The Committee recommended that, as part of its review of the Food Standards Australia New Zealand Act 1999, Food Standards Australia New Zealand (FSANZ) initiates consultations with stakeholders about amending the FSANZ Code to include: a definition of plant-based protein products; and minimum compositional requirements for plant-based protein products.
“Those spreading misinformation, to the detriment of farmers, are clearly on notice about the level of transparency and trust needed to maintain social license with consumers and have been warned by the inquiry’s findings,” Mr Large said.
GPA also noted inquiry comments by CSIRO Director, Health & Biosecurity, Dr Michael Robertson, about the National Soybean Breeding Program and potential for increased local soybean production.
Dr Robertson said, ‘…with the market cues we're receiving from companies like v2food and others, we believe there could be an opportunity to quadruple the area of soybean in northern New South Wales and Southern Queensland…there are huge opportunities for growing that little industry into something much more significant and bringing benefits to regional Australia as a consequence’.
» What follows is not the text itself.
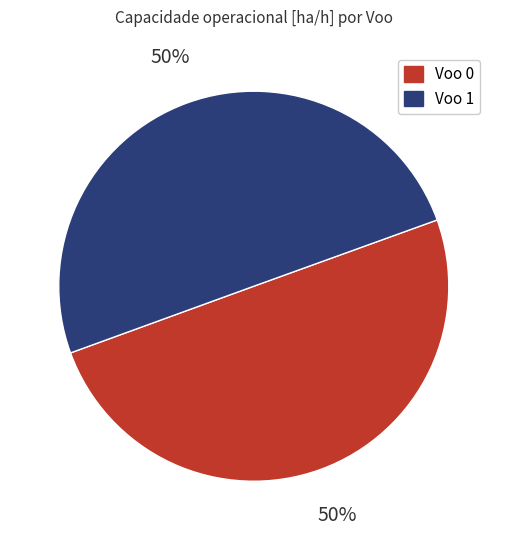

What percentage is the Voo 1 slice, to the nearest percent?

50%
The report said a similar benefit was identified for the oilseed sector, with the advancement of manufacturing technology that enables the extraction of plant protein from canola meal that is suitable for the human food chain.
Mr Large said GPA was also a participant in the Minister for Agriculture’s Industry Working Group on plant-based alternatives labelling and marketing, comprising representatives from across the agriculture, retail and the plant-based sector – and chaired by the National Farmers’ Federation.
“GPA would like to thank the Senate Committee Chair, Queensland Senator Susan McDonald, and Deputy Chair, WA Senator Glenn Sterle, and other Committee Members, for their work on this inquiry and recommendations to support Australian grain producers and our communities,” he said.
“We welcome any opportunity to continue working and engaging with government and other stakeholders on these outcomes, in future.”